> [REQUIREMENT 1]
In the teaching blog post, why was the fourth book in Our-Previous-Book series judged impractical?
> [REQUIREMENT 2]
According to the teaching blog post, what does the new textbook combine? List each one.

It is a creatively complicated ensemble of thoughts – the history of complex family relationships as well as a race and a nation unfolding slowly, secrets being revealed as the fullness of one character after another takes place. At one point it will make you cry and then it will shock you. It offers an emotional roller coaster that will both make you want to slap the book shut at times and never stop reading at others.
Perhaps that was it. I couldn’t take another depressing family story. And so with a heavy heart, ninety-four unread pages and a hope to revive my old reading self, I wrote the date and time I decided to stop flipping and moved on with an art fiction.




Wednesday, April 20, 2011

A Mentor’s Musing: On Teaching Writing II


(In which I once again had to listen to her evaluation.)

***
First she evaluated the test I made. Today, Mileah criticized the textbook we’re using in our reading and writing class. Since she passed the level test last week, we are now on a new book. And because she will only be staying for a month, we found the idea of using the fourth book in Our-Previous-Book series impractical due to its length. So instead, we decided to use the third in Our-New-Book series.
The book unfolds with a chapter on description. I thought, and she greed, that since it combines reading, comprehension and vocabulary, grammar and specific writing skills, the book is cool. The first reading selection was about a famous Indian landmark. Then a list of vocabulary from the reading, arranged according to parts of speech, then a fill-in-the-blanks activity wherein the students are supposed to choose the answer from the list. On the page that follows were a set of pictures that appeared to be a step-by-step tour guide of the Indian landmark, which I made her answer as an assignment, by the way. This was when she started evaluating.
“Mmmm . . . I think . . . this exercise is not good,” she began.
“What do you mean? It’s boring?”
“Uhmm”, she hesitated, “I know it will . . . make me understand this place but . . . I just look at the story again to answer it. I think it’s unnecessary,” she uttered in between her signature air-sucking motion.
“Well, it’s good that you know what that’s for. But since the lesson is about describing a place, this activity was made to widen your imagination – so you can imagine the inner structure of the landmark. And besides, not all students are comfortable imagining through text alone. That’s why there’s a picture there,” I explained.
Mileah just nodded and we went on to the grammar activities in the book that were comprised of adjective and preposition exercises as well as sentence construction activities executed by utilizing the aforementioned parts of speech. Here was where another section of her thoughts came in.
“But this is easy,” she said.
“Then that’s good,” I remarked, trying my best not to sound sarcastic.
“But I just have to copy from the story and make sentences using the adjectives,” she complained.
“Who says you should just copy from the text? The activity asks you to create sentences – grammatically correct sentences, by using the adjectives. But that doesn’t mean you should be contented in using the exact lines from the article or using basic sentences.”
“Mmmm. . . Okay,” she conceded, or so I thought.
Because when we reached the writing part, where she was supposed to choose to write one out of five topics and read the writing pattern on the next page, she once again bluntly accused the pages of being unnecessary.
“This is same as Korean. I know how to write. Why it says how to write?” she asked.

> [SOURCE DATA]

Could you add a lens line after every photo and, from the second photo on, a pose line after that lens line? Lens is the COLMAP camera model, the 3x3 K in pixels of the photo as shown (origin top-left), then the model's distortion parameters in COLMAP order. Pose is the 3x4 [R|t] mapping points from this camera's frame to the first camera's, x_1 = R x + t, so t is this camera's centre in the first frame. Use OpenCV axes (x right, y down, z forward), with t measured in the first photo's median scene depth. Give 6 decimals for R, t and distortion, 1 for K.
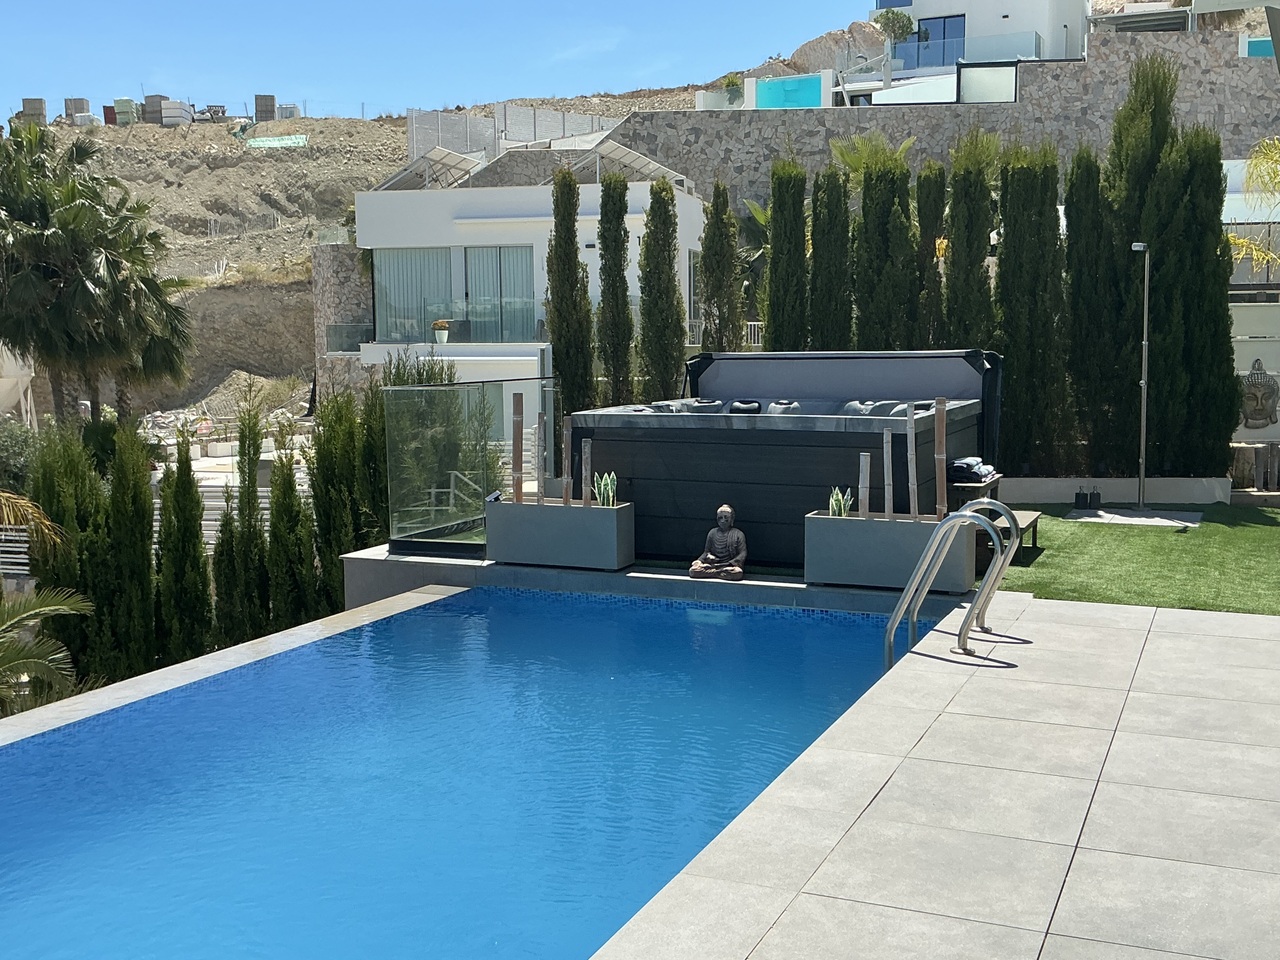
lens RADIAL K [[1404.0, 0, 640.0], [0, 1404.0, 480.0], [0, 0, 1]] dist [0.156438, -0.328968]
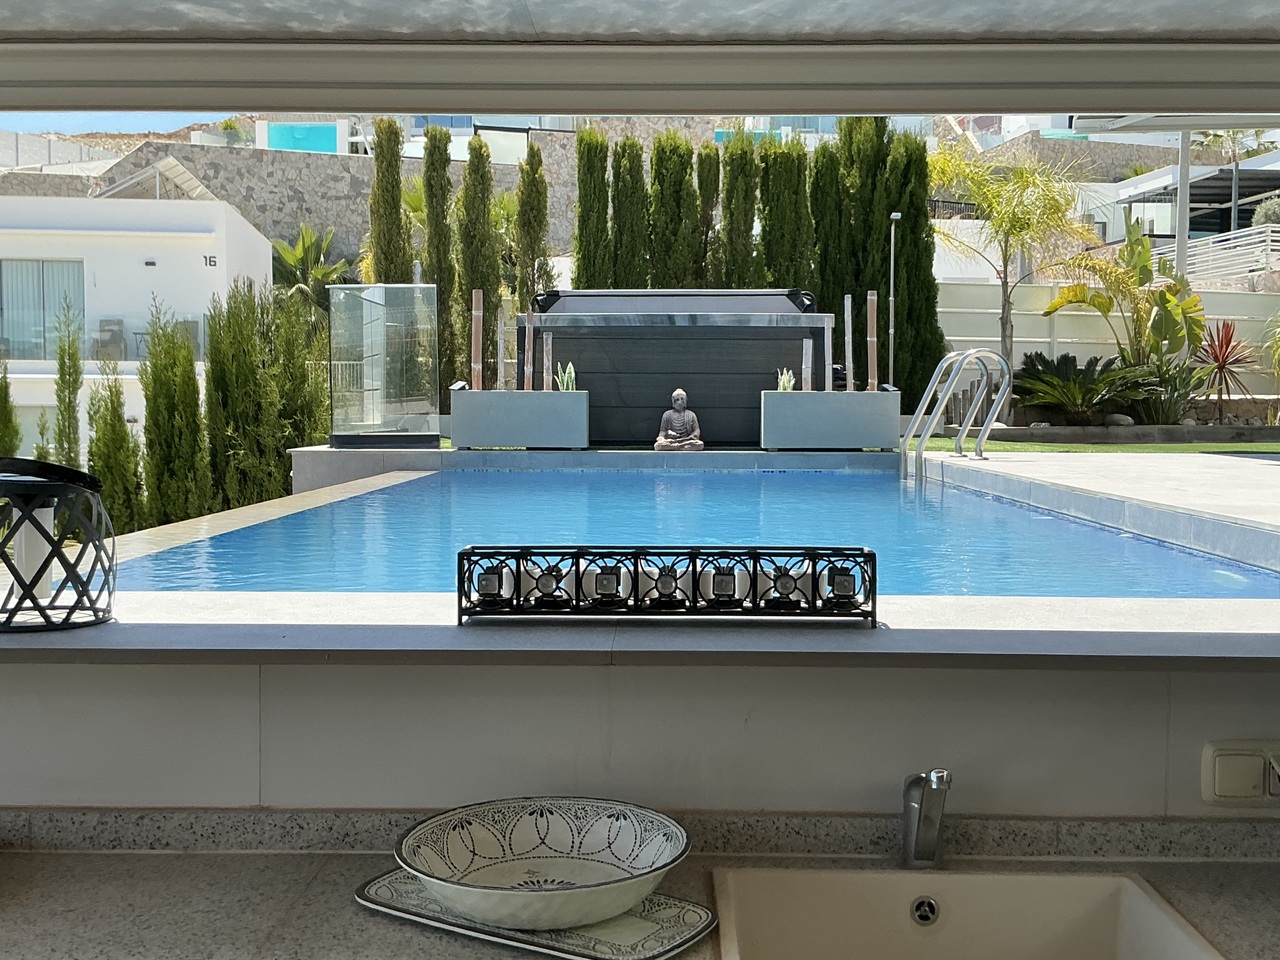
lens RADIAL K [[1404.0, 0, 640.0], [0, 1404.0, 480.0], [0, 0, 1]] dist [0.156438, -0.328968]
pose [[0.925427, -0.008059, 0.378840, -0.282755], [0.027598, 0.998552, -0.046174, 0.100785], [-0.377920, 0.053186, 0.924309, -0.025645]]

> [ANSWER 1]
Because of its length, since Mileah will only be staying for a month.

> [ANSWER 2]
Reading, comprehension, vocabulary, grammar, and specific writing skills.